» RECORDS SUPPLIED:
---------------
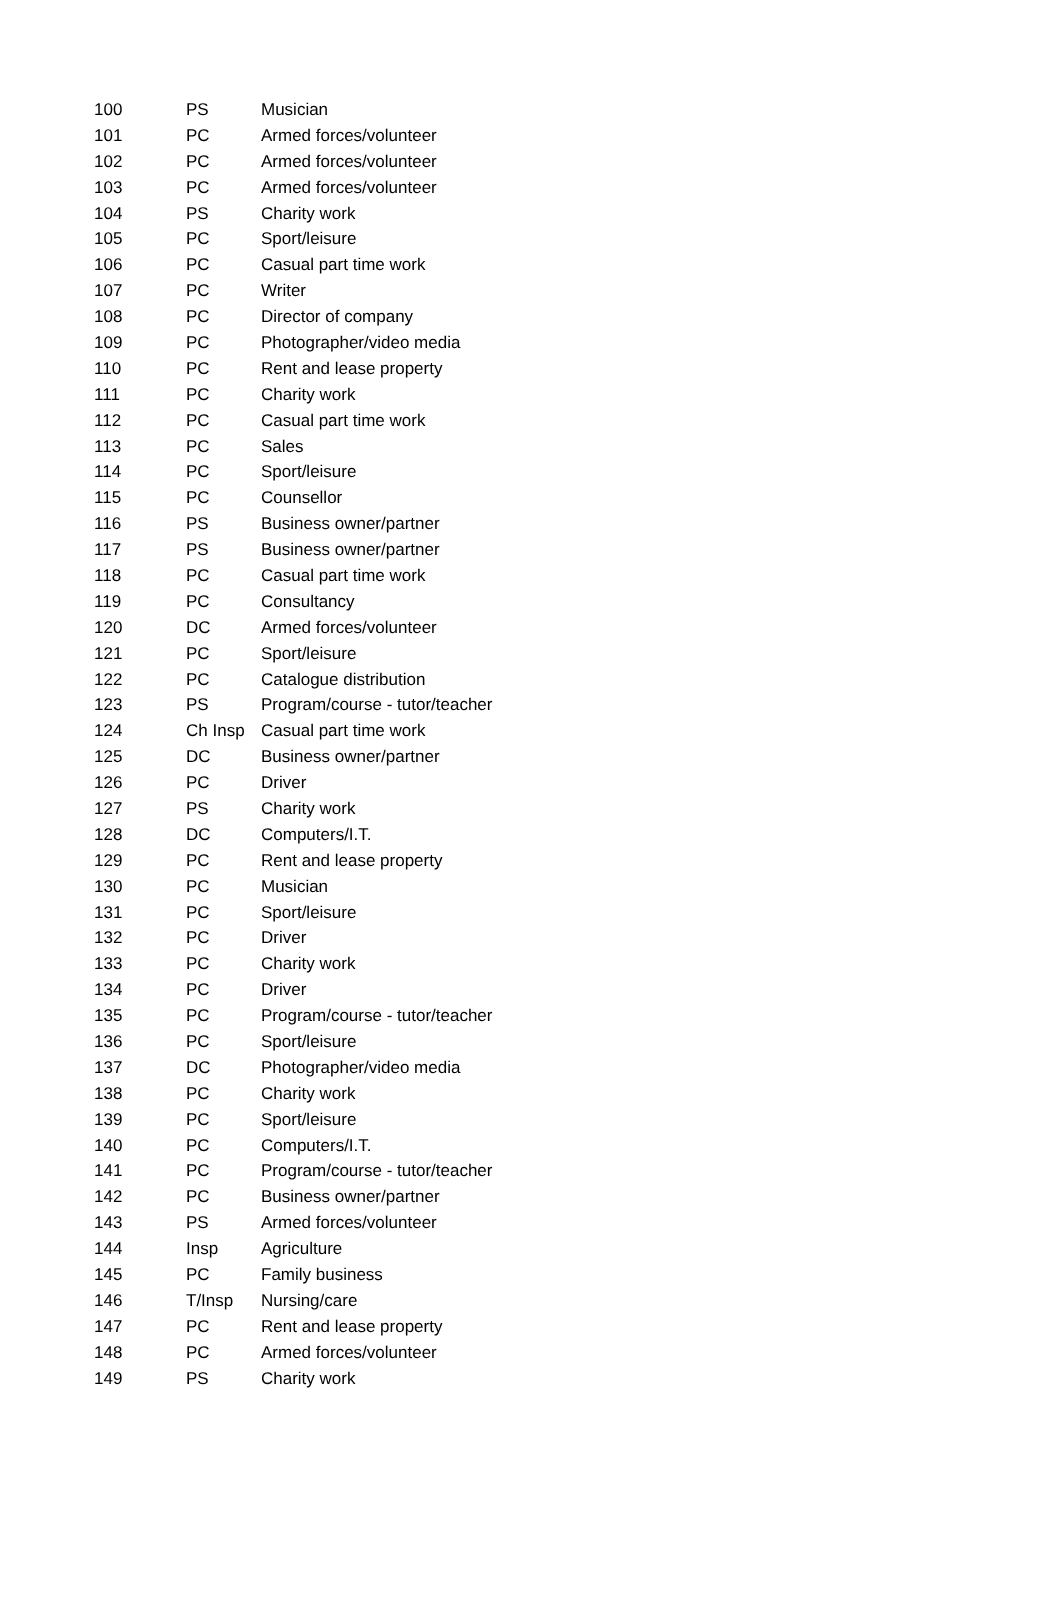| 100 | PS | Musician |
| 101 | PC | Armed forces/volunteer |
| 102 | PC | Armed forces/volunteer |
| 103 | PC | Armed forces/volunteer |
| 104 | PS | Charity work |
| 105 | PC | Sport/leisure |
| 106 | PC | Casual part time work |
| 107 | PC | Writer |
| 108 | PC | Director of company |
| 109 | PC | Photographer/video media |
| 110 | PC | Rent and lease property |
| 111 | PC | Charity work |
| 112 | PC | Casual part time work |
| 113 | PC | Sales |
| 114 | PC | Sport/leisure |
| 115 | PC | Counsellor |
| 116 | PS | Business owner/partner |
| 117 | PS | Business owner/partner |
| 118 | PC | Casual part time work |
| 119 | PC | Consultancy |
| 120 | DC | Armed forces/volunteer |
| 121 | PC | Sport/leisure |
| 122 | PC | Catalogue distribution |
| 123 | PS | Program/course - tutor/teacher |
| 124 | Ch Insp | Casual part time work |
| 125 | DC | Business owner/partner |
| 126 | PC | Driver |
| 127 | PS | Charity work |
| 128 | DC | Computers/I.T. |
| 129 | PC | Rent and lease property |
| 130 | PC | Musician |
| 131 | PC | Sport/leisure |
| 132 | PC | Driver |
| 133 | PC | Charity work |
| 134 | PC | Driver |
| 135 | PC | Program/course - tutor/teacher |
| 136 | PC | Sport/leisure |
| 137 | DC | Photographer/video media |
| 138 | PC | Charity work |
| 139 | PC | Sport/leisure |
| 140 | PC | Computers/I.T. |
| 141 | PC | Program/course - tutor/teacher |
| 142 | PC | Business owner/partner |
| 143 | PS | Armed forces/volunteer |
| 144 | Insp | Agriculture |
| 145 | PC | Family business |
| 146 | T/Insp | Nursing/care |
| 147 | PC | Rent and lease property |
| 148 | PC | Armed forces/volunteer |
| 149 | PS | Charity work |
---------------
» EXERCISE GOAL: The line with "117 | PS | Business owner/partner |" marks the end: restate word for word every line from the top of the data through that one, omitting pictures.

» RESPONSE BOX:
| 100 | PS | Musician |
| 101 | PC | Armed forces/volunteer |
| 102 | PC | Armed forces/volunteer |
| 103 | PC | Armed forces/volunteer |
| 104 | PS | Charity work |
| 105 | PC | Sport/leisure |
| 106 | PC | Casual part time work |
| 107 | PC | Writer |
| 108 | PC | Director of company |
| 109 | PC | Photographer/video media |
| 110 | PC | Rent and lease property |
| 111 | PC | Charity work |
| 112 | PC | Casual part time work |
| 113 | PC | Sales |
| 114 | PC | Sport/leisure |
| 115 | PC | Counsellor |
| 116 | PS | Business owner/partner |
| 117 | PS | Business owner/partner |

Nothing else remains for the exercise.